Scan the listing below for the word "them" and copy every line that has it.

───

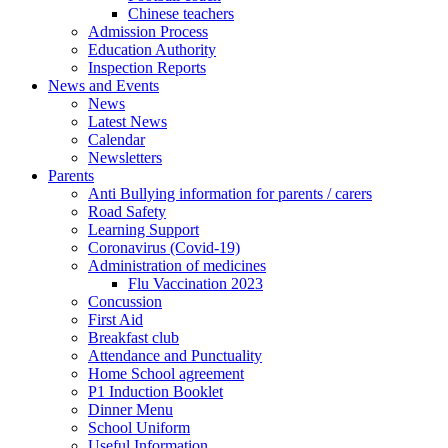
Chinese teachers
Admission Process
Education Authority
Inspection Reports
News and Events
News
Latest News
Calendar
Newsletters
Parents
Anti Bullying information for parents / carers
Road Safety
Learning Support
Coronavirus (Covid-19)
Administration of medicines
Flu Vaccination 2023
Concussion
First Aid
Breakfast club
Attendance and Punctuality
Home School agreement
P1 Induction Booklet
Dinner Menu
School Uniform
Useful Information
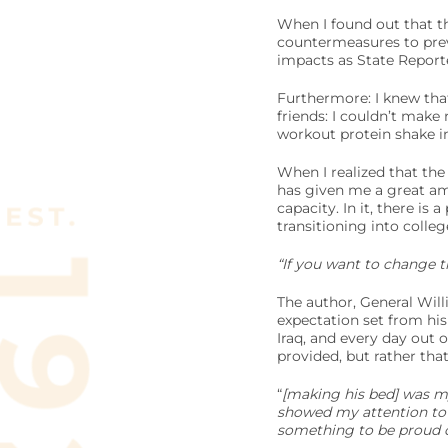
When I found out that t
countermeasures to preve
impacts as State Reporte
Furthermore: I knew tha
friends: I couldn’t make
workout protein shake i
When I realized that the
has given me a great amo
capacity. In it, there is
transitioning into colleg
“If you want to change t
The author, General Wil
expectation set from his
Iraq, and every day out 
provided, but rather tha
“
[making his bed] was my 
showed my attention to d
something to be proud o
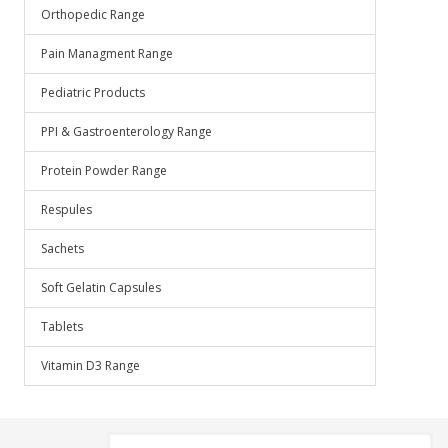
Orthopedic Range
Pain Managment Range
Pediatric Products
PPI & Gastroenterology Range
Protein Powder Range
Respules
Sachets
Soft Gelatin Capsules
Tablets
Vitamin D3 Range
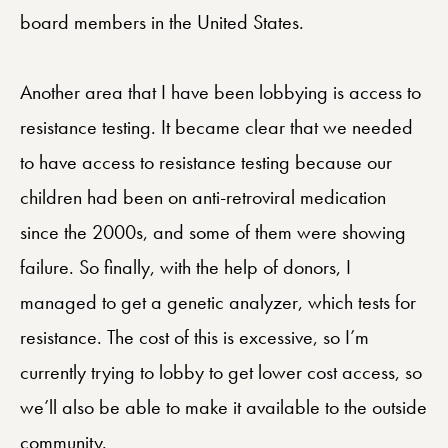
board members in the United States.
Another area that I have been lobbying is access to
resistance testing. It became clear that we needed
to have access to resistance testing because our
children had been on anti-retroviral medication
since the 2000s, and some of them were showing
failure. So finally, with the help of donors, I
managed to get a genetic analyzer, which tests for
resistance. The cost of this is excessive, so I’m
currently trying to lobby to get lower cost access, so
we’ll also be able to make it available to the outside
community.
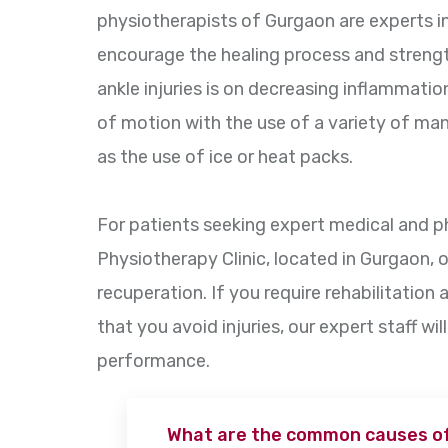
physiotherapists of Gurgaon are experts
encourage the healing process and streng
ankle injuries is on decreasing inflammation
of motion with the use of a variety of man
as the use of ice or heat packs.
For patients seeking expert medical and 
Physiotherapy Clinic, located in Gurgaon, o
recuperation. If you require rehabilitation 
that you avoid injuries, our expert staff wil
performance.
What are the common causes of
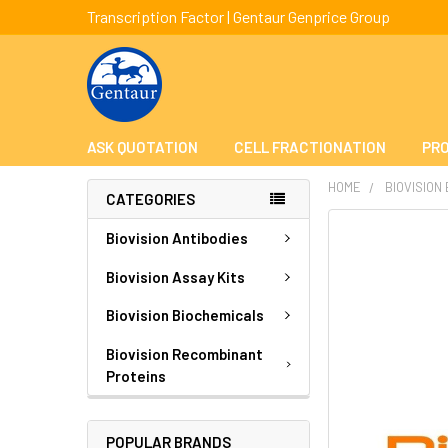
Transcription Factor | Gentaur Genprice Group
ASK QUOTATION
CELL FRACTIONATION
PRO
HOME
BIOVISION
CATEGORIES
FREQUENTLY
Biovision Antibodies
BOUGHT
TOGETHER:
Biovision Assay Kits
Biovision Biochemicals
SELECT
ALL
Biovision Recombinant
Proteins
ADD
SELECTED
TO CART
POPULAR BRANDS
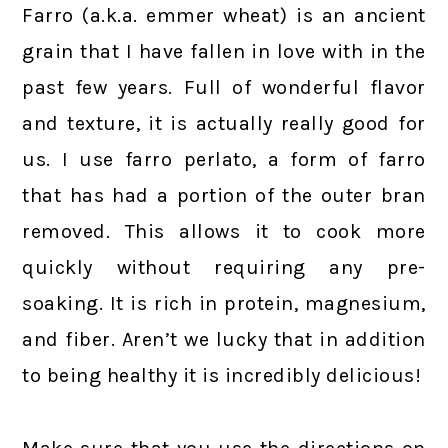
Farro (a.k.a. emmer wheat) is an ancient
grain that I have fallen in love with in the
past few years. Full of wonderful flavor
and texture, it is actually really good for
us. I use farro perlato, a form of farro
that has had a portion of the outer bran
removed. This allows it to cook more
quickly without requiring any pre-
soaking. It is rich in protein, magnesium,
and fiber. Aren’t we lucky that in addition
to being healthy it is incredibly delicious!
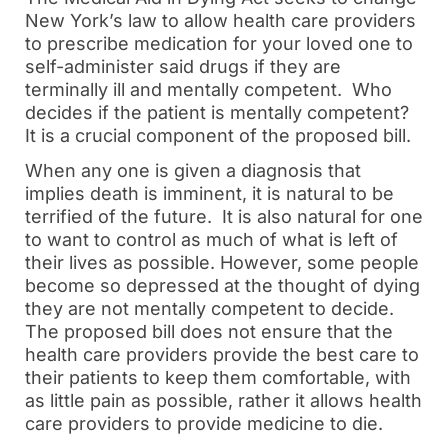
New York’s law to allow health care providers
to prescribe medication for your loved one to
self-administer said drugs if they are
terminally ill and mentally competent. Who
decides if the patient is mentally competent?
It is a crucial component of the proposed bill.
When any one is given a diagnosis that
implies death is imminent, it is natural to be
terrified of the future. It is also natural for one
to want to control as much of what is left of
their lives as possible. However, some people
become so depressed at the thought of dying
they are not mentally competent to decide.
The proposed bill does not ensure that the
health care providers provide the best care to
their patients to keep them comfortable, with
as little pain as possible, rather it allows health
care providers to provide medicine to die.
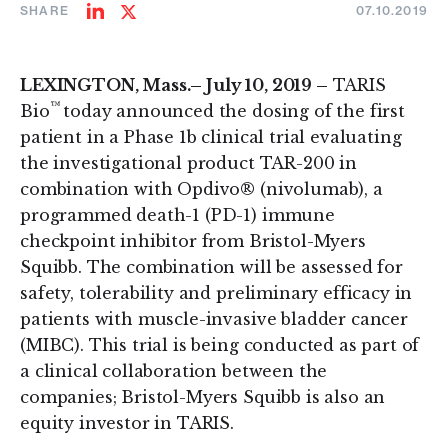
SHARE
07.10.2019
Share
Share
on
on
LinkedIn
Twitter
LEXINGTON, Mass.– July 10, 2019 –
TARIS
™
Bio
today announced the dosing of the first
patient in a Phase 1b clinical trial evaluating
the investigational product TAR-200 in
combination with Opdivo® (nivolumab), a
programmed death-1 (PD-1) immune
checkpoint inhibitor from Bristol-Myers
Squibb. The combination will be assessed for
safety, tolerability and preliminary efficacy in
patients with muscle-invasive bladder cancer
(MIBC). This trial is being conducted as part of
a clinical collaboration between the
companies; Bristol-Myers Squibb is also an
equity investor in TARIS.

───

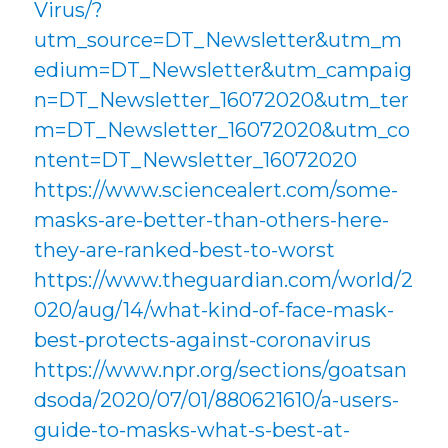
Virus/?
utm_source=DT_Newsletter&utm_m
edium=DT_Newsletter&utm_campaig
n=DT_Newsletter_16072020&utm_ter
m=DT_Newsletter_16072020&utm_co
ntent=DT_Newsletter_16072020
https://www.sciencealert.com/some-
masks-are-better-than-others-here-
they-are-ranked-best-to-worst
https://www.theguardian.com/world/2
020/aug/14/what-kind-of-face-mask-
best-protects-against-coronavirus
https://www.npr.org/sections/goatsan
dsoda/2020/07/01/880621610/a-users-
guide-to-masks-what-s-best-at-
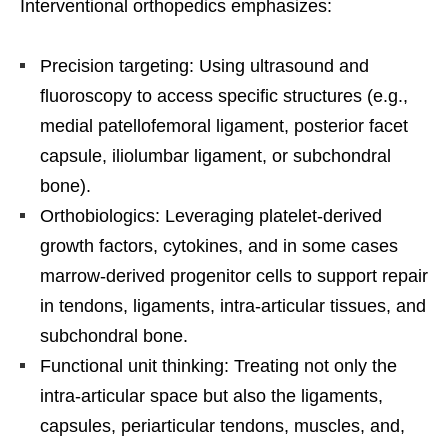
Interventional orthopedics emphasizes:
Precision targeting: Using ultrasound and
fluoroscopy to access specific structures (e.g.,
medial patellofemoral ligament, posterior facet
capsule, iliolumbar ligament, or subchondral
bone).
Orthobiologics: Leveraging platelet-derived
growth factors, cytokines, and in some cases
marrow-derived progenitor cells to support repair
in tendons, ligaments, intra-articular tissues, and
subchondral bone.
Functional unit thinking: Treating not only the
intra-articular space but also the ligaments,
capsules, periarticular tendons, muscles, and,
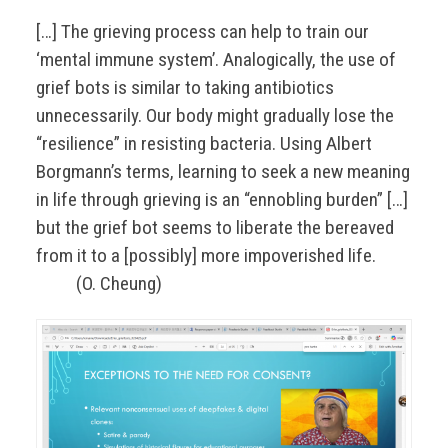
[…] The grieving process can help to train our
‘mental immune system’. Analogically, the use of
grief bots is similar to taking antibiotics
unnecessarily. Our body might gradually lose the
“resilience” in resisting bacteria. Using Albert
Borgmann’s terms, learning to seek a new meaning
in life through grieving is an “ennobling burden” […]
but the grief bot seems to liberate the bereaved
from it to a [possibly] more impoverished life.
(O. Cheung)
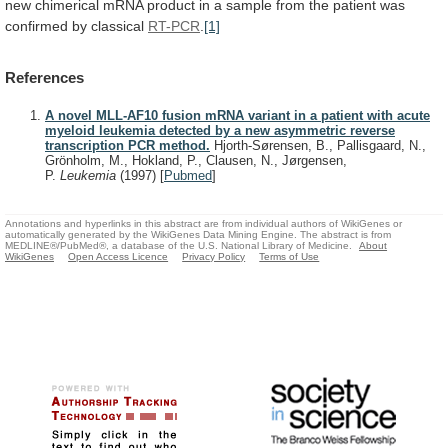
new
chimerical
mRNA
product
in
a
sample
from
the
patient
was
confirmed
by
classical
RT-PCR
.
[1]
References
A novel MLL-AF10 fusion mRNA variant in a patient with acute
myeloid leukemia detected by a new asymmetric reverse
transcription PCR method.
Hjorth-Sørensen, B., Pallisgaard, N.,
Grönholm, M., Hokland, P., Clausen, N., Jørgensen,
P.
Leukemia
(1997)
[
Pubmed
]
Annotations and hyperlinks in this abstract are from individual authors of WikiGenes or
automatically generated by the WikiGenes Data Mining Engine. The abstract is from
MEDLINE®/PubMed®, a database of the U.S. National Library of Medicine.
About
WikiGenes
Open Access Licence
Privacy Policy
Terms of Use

───

** RESPONSE TO THIS TASK **
since the 2000s, and some of them were showing
their patients to keep them comfortable, with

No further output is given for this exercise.